BOLZANO. Oltre 2.300 firme per la petizione avviata dai giornali Alto Adige e Trentino per realizzare un fondo per il lavoro con il denaro delle maxi-liquidazioni. Sintomo della rabbia e dell’indignazione dei cittadini di fronte alle cifre rese pubbliche dalla Regione. In parte (22 milioni) già intascate da consiglieri ed ex consiglieri regionali, in parte (31 milioni) dirottate su un fondo pensione. La velocità di adesione è impressionante, se si considera come l’iniziativa dei due giornali sia partita da pochissimo tempo. Per aderire è sufficiente accedere al sito www.altoadige.it oppure ritagliare il coupon in questa pagina e spedirlo alla redazione.

E l’Alto Adige vigilerà anche sulle promesse fatte finora da una decina di consiglieri ed ex consiglieri provinciali di voler restituire la parte già ottenuta sottoforma di contanti: dai 285 mila euro di Sabina Kasslatter Mur ai 400 mila tra Pius Leitner e Ulli Mair.

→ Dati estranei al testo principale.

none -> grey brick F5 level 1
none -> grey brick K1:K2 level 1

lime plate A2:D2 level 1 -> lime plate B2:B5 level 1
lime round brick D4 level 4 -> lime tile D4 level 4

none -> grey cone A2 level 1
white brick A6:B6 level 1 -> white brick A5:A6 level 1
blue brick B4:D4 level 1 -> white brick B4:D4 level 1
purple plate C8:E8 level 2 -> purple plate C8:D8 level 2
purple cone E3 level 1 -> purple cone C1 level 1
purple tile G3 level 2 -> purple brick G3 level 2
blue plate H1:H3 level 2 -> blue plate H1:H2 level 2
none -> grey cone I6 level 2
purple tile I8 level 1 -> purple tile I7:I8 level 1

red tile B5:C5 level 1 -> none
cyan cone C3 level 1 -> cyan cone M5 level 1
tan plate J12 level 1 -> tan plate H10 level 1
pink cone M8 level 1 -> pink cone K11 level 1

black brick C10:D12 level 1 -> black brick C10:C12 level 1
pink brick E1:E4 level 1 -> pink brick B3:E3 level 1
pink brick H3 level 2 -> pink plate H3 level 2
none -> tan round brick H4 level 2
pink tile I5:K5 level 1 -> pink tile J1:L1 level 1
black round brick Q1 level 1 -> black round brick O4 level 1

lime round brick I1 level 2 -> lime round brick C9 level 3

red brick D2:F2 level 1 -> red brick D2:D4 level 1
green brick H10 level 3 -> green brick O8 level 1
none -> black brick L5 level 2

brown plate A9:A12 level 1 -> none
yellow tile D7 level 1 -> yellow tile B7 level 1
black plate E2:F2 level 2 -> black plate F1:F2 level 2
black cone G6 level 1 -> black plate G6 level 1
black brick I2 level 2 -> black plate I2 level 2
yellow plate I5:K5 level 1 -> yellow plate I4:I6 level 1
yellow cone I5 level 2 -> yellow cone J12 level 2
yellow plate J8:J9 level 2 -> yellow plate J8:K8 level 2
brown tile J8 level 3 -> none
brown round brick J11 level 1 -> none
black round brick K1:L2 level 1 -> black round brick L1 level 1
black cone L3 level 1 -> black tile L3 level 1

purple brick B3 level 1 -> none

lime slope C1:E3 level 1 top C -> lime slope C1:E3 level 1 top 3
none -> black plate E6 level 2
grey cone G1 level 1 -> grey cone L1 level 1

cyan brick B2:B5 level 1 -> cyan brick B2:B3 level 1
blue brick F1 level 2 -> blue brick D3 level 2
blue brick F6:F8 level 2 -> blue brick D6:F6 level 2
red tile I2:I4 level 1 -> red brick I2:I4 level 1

Tra la popolazione in questi giorni non si parla d’altro. Spopolano le battute in tutti gli strati della società: dai quartieri popolari a quelli vip, dalla città alla periferia.

Ricapitoliamo. Con la riforma del 2012 a consiglieri ed ex consiglieri regionali beneficiari di assegno vitalizio - solo a quelli che vi hanno aderito - è stata ridotta la pensione ad un importo massimo di circa 2.800 euro mensili. La differenza rispetto agli emolumenti previdenziali precedenti - ovvero vitalizi che arrivavano o sarebbero arrivati anche ai 6 mila euro mensili - è finita nelle tasche dei consiglieri sottoforma di importi netti già anticipati (22 milioni) o di quote nel fondo family (31 milioni circa) che si riscatteranno nei prossimi anni.

«Credo che quasi nessuno degli ex consiglieri possa dire di non aver saputo», «non capisco perché alcuni colleghi dicano di non essere stati a conoscenza degli importi». Lo affermano gli ex presidenti del consiglio regionale Franz Pahl e Rosa Thaler. Quest’ultima è la madrina della legge di riforma sui vitalizi che ha portato all’abnormità delle cifre percepite dai consiglieri regionali e provinciali. Che ci si dica all’oscuro di quanto accadeva, appare perlomeno strano anche dai modi e tempi in cui le norme sono state fatte. Se la legge approvata dal consiglio regionale è del 2012, poi per la sua concreta attuazione si è passati in più occasioni per l’ufficio di presidenza, con gli importi a mo’ di anticipo che sono stati erogati tra la fine di novembre e l’inizio di dicembre 2013. Due mesi di silenzio da parte di tutti e poi scoppia lo scandalo. La petizione prosegue.